The receptor PDB file is specified in the docking config:


receptor_pdb: src/hedgehog/configs/examples/7EW9_apo.pdb

For best results, prepare the receptor with a dedicated structure-preparation tool (or PDB2PQR) before docking. Key steps include:

Removing water molecules and co-crystallized ligands
Adding hydrogens at physiological pH
Optimizing hydrogen-bond networks
Minimizing heavy-atom positions (restrained)

Autobox Configuration

The docking search box defines the 3D region where the docking engine places ligand poses. HEDGEHOG determines the box from a reference ligand:


gnina_config:
  autobox_ligand: src/hedgehog/configs/examples/05C_from_7EW9.sdf   # Reference ligand SDF
  autobox_add: 4                                  # Padding in Angstroms

The search box is computed as the bounding box of the reference ligand’s atoms, expanded by autobox_add Angstroms in each direction.

Important: The reference ligand SDF must be in the same coordinate frame as the receptor PDB. If using an apo (unbound) structure, you may need to superimpose the reference ligand from a holo (bound) structure onto the apo receptor coordinates.

Configuration

Full configuration in config_docking.yml:


run: true
tools: gnina                              # all, gnina, smina, matcha, or a comma-separated list
receptor_pdb: src/hedgehog/configs/examples/7EW9_apo.pdb
auto_run: true                            # Execute scripts after generation
run_in_background: false
prepare_ligands: false                    # Keep input-to-ligand mapping near 1:1
gnina_per_process_cpu: 8                  # CPU threads per GNINA process
gnina_parallel_jobs_max: 6                # Cap auto parallel jobs
 
smina_config:
  bin: smina                              # Binary name or path
  autobox_ligand: src/hedgehog/configs/examples/05C_from_7EW9.sdf
  autobox_add: 4
  cpu: 32
  seed: 42
  exhaustiveness: 8                       # Search thoroughness
  num_modes: 1                            # Max poses per molecule in the default config
 
gnina_config:
  bin: gnina
  autobox_ligand: src/hedgehog/configs/examples/05C_from_7EW9.sdf
  autobox_add: 4
  cpu: 8
  seed: 42
  no_gpu: false                          # Use GPU when available
  num_modes: 1                           # Max poses per molecule in the default config
 
matcha_config:
  checkout_dir: modules/matcha_remote    # Managed git checkout created from GitHub PR head
  uv_bin: uv                             # Launcher used for `uv run --project`
  autobox_ligand: src/hedgehog/configs/examples/05C_from_7EW9.sdf
  device: auto
  n_samples: 20
  scorer: gnina
  scorer_minimize: true
  physical_only: false
  keep_workdir: false

By default, Matcha is fetched from the remote LigandPro/Matcha repository and checked out at the head SHA of the latest open PR without approvals. The managed checkout is stored under modules/matcha_remote/.

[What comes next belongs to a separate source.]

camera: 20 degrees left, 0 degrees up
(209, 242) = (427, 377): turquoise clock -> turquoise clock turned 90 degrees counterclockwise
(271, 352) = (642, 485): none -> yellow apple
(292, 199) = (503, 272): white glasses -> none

For production runs, prefer a controlled Matcha checkout or an explicitly pinned setup path instead of relying on dynamically selected development code.

Set auto_run: false to generate docking scripts without executing them. This is useful for running docking on a cluster or GPU node separately.

Batch Docking Workflow

The docking stage processes molecules individually:

Each molecule is written to a separate SDF file in _workdir/molecules/
Per-molecule docking config files are generated in _workdir/configs/
Batch shell scripts (run_gnina.sh, run_smina.sh, run_matcha.sh) are generated
If auto_run: true, scripts are executed automatically
Per-molecule results are collected in _workdir/gnina/, _workdir/smina/, or matcha/<run_name>/best_poses/
Results are aggregated into gnina/gnina_out.sdf, smina/smina_out.sdf, or matcha/matcha_out.sdf

Output Structure


stages/05_docking/
+-- ligands.csv                Prepared ligands
+-- job_meta.json              Job metadata
+-- gnina/
|   +-- gnina_out.sdf          Aggregated GNINA results
+-- smina/
|   +-- smina_out.sdf          Aggregated SMINA results
+-- matcha/
|   +-- matcha_out.sdf         Aggregated Matcha results
+-- _workdir/
    +-- molecules/             Per-molecule SDF files
    +-- configs/               Per-molecule docking configs
    +-- gnina/                 GNINA per-molecule results & logs
    +-- smina/                 SMINA per-molecule results & logs
    +-- run_matcha.sh
    +-- run_gnina.sh
    +-- run_smina.sh

Usage


# Run docking as part of the full pipeline
uv run hedgehog
 
# Run docking stage only
uv run hedgehog --stage docking
 
# Short alias
uv run hedge --stage docking

To run the generated scripts manually (e.g., on a GPU node):


cd results/stages/05_docking/_workdir
./run_matcha.sh
./run_gnina.sh
./run_smina.sh